## EXERCISE TASKS
- a) Can you restate the paragraph beginning "Suppose we have k=1" in the queue complexity question as a short list that keeps its main facts?
- b) Could you carry on the queue complexity question past its final line?

## SELECTED TEXT

# Time complexity of dequeue function (queues)

Consider the following operation along with Enqueue and Dequeue operations on queues, where k is a global parameter.

MultiDequeue(Q){
m = k
while ((Q is not empty) and (m > 0))
{ Dequeue(Q)
m = m – 1
}
}


What is the worst case time complexity of a sequence of n queue operations on an initially full  queue having n elements.?

(A) $\Theta(n)$

(B) $\Theta(n+k)$

(C) $\Theta(nk)$

(D) $\Theta(n^2)$

Here suppose we do one dequeue operation, then the loop will run for min(n,k) times. Now remaining 1 operation can be 1 enqueue operation which will take O(1) time so total complexity in this case will be O(min(n,k)).

Suppose we have k=1 and do (n-1) dequeue operations then it will take k*(n-1) time for multideqeue function and remaining one enqueue operation will take O(1) time . So in total we are getting O(kn) time in this case.

I am confused on how to handle 'k' parameter when we are calculating complexity.

NOTE :- n queue operations can be any combination of enqueue/dequeue/multi-dequeue(as defined) operation.

Any help would be appreciated.

## EXERCISE DATA
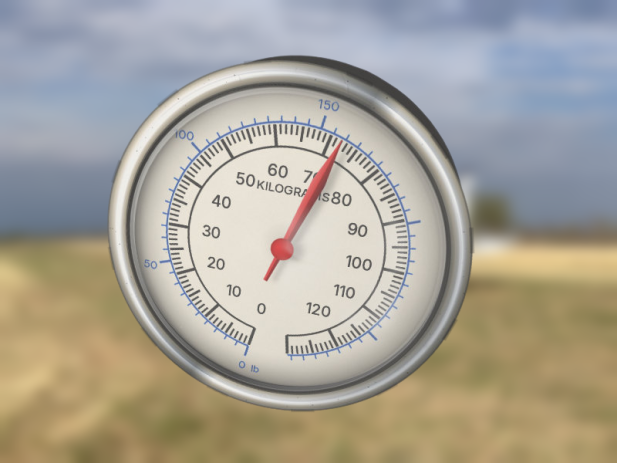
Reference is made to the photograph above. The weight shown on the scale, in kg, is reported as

## RESPONSES BY TASK
- a)
- Case: k = 1, with n − 1 dequeue operations.
- The multi-dequeue function takes k*(n − 1) time.
- The one remaining enqueue operation takes O(1) time.
- Total for this case: O(kn).

- b)
• @Dukeling You can assume it n. I will include it in the question. Dec 24, 2017 at 12:29

It's $\Theta(n)$. Observe that if you are limited by $n$ operations, the total number of elements that ever enter the queue is less than or equal to $n$. Furthermore, every element is processed at most twice: once when it enters the queue, and once when it leaves the queue, therefore the total time is at most a constant times $n$.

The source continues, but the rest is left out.